Reaper's Legacy: Book Two (Toxic City)

This felt very much like the final confrontation, and though they were all there and Miller was exposed, Jack was certain that somehow they no longer had the advantage.

Reaper turned to Jack and Breezer and said, “You two and me. Seems appropriate.” He walked towards Miller, and Jack and Breezer went with him. They were representatives of their alliance—Irregular, Superior, and Jack from outside. As they closed on Miller, Jack knew he had to speak first.

“The New are united against you and everything you've done. And you've lost, Miller.”

In the doorway before them, Miller laughed again. This close he was grotesque, only part of a man. Yet his laughter was heartfelt, and Jack thought perhaps he wasn't yet mad.

“You've lost, Jack,” he said. “All of you were lost, from the moment Doomsday ended and we took control of London. We've been letting your father and his cronies have their fun since then, but your end was inevitable. You just didn't know it.”

“Shut up,” Reaper said. “Shade?” Shade appeared behind Miller and pressed a knife across his throat. Miller tensed and grew quiet, but the laughter did not leave his eyes.

Jack should have waited. There might have been guards hiding in there with machine guns at the ready, or traps designed to gut the unwary. But he could not wait, not after all this time. He grabbed Miller's wheelchair and used it to haul himself up into the container, pushed past Shade, and entered the shadowy interior.

After seeing inside the other place he'd expected something high-tech. What he saw was the exact opposite. Inside the first container was a rough seating area, with chairs around the edges, a few camping tables scattered with polystyrene cups and food wrappers, and a gun rack on one wall. At the far end were several camp beds, with a curtained area that might have been a toilet. The floor was messed with sawdust and lined with tracks from Miller's wheelchair.

Two Choppers stood facing Jack, guns in their hands. He reached for the pistol in his belt and drew it slowly, keeping a careful watch on their faces, eyes, hands. But they looked terrified. If they move I'll just flip, he thought, or shout, or I'll melt their gun barrels before they can even shoot.

As the pistol left his belt, the two Choppers dropped their guns and edged around him towards the door.

“Get out,” Jack said. They scampered away, and he watched Shade kick them out past Miller's wheelchair.

A heavy curtain hid a doorway into the middle container. He grabbed it and pulled it aside, hooks squealing on the metal curtain pole to reveal a poorly lit area with heavy cages stacked on either side. They resembled large dog crates, and were fixed in place by roughly welded metal bars.

The cages held people.

“Mum!” Jack called. “Emily!”

There was movement in the shadows as the prisoners stirred, trying to stretch limbs against their confinement. The place stank of human waste, unwashed bodies, gone-off food. Hopelessness. Jack's eyes watered from the smell, and from tears of rage.

“Emily!
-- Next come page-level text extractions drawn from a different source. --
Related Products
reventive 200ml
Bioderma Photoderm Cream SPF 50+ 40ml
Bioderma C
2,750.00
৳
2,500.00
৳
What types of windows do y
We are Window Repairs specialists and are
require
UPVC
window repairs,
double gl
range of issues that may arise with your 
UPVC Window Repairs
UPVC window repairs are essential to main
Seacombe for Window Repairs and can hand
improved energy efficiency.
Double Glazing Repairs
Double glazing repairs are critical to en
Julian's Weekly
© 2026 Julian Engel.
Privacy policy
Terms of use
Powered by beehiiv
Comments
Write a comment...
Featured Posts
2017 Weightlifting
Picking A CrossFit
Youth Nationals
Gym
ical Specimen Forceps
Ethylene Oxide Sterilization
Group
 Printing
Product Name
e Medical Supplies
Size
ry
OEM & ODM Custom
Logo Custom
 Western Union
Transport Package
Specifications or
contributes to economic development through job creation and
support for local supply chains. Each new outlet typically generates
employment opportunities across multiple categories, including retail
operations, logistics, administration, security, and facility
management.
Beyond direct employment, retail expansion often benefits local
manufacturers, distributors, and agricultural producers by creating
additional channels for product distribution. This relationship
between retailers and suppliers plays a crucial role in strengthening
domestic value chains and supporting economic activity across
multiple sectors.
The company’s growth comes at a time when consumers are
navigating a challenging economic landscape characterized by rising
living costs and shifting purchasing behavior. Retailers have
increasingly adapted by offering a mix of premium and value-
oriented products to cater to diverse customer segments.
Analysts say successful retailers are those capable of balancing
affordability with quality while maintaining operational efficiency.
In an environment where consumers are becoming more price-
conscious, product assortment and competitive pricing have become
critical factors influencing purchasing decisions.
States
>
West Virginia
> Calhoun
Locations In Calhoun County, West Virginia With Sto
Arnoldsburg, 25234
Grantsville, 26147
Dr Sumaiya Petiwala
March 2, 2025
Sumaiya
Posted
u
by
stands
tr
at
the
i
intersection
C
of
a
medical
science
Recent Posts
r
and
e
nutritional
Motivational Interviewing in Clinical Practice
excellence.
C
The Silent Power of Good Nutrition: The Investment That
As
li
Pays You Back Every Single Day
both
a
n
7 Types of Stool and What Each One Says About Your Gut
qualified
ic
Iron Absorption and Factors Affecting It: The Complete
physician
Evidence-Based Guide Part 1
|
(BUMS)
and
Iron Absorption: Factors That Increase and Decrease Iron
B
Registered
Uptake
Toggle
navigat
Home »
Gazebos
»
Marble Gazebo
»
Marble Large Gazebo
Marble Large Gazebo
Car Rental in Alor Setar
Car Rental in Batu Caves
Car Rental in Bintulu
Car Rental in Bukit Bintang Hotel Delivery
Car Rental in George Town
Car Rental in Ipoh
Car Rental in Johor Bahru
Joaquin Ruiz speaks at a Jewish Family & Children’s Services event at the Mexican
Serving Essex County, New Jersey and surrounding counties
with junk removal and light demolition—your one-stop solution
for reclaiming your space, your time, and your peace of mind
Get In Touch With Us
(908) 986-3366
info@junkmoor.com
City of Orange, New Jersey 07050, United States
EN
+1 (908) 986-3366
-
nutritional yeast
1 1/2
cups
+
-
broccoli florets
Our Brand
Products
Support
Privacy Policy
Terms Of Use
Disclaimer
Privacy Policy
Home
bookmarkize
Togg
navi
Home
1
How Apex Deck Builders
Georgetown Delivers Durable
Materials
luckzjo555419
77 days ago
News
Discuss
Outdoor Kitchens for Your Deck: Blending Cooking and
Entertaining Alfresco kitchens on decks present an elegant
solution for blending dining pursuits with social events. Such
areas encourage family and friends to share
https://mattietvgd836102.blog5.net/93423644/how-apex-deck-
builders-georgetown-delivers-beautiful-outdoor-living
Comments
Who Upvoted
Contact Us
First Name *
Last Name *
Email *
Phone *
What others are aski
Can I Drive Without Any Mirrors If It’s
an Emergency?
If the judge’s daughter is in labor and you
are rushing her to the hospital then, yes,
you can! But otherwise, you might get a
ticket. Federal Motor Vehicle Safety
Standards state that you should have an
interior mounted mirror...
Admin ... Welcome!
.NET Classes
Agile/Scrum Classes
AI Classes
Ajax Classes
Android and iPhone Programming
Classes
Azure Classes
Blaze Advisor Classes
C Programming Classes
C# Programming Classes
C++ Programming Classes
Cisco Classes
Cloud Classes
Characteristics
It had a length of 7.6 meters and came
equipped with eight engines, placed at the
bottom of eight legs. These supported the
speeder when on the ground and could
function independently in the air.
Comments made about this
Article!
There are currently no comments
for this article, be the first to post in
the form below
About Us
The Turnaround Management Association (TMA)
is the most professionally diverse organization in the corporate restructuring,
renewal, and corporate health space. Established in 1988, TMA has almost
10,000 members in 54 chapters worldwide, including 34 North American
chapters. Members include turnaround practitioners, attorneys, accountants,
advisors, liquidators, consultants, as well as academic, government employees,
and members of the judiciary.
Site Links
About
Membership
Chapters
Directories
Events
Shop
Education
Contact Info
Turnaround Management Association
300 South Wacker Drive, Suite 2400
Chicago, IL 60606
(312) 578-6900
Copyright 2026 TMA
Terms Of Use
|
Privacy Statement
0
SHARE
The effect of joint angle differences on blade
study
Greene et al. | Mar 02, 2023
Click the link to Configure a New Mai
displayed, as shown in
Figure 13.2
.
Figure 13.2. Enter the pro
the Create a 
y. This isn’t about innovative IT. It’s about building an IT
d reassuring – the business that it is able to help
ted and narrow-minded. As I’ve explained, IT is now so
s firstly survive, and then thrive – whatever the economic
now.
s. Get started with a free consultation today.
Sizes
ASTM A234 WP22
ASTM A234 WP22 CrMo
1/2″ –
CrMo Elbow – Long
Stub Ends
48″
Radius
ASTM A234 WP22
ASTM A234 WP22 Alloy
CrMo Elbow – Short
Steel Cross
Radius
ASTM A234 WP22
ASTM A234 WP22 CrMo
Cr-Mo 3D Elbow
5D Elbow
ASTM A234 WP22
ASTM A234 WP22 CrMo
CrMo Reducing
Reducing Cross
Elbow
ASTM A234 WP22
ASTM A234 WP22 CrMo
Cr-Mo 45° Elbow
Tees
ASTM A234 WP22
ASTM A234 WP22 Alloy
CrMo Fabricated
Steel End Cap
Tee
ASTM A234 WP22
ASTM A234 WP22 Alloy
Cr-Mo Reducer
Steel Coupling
Mum!”

“Jack,” a weak, quiet voice said, and Jack's heart broke. His little sister, Emily, locked away like an animal, filthy, weak, terrified, and hopeless, he dashed to her cage and knelt so that they could touch each other's fingers through the grille.

“Oh, Emily,” he said through his tears.

“Son?”

“Mum!” He looked behind him at one of the cages stacked higher, and his mother was there. She looked strong, and proud. “I came for you,” he said. “All of you.” Everyone was stirring now, and he guessed there were a dozen people locked away in there. He didn't understand how they could exist in such conditions, but he was here to set them free, now. And on the way out, he would see Miller.

He gripped the gun tighter in his hand. Then he shoved it in his belt and tried to rationalise his anger. Murder was not in his nature.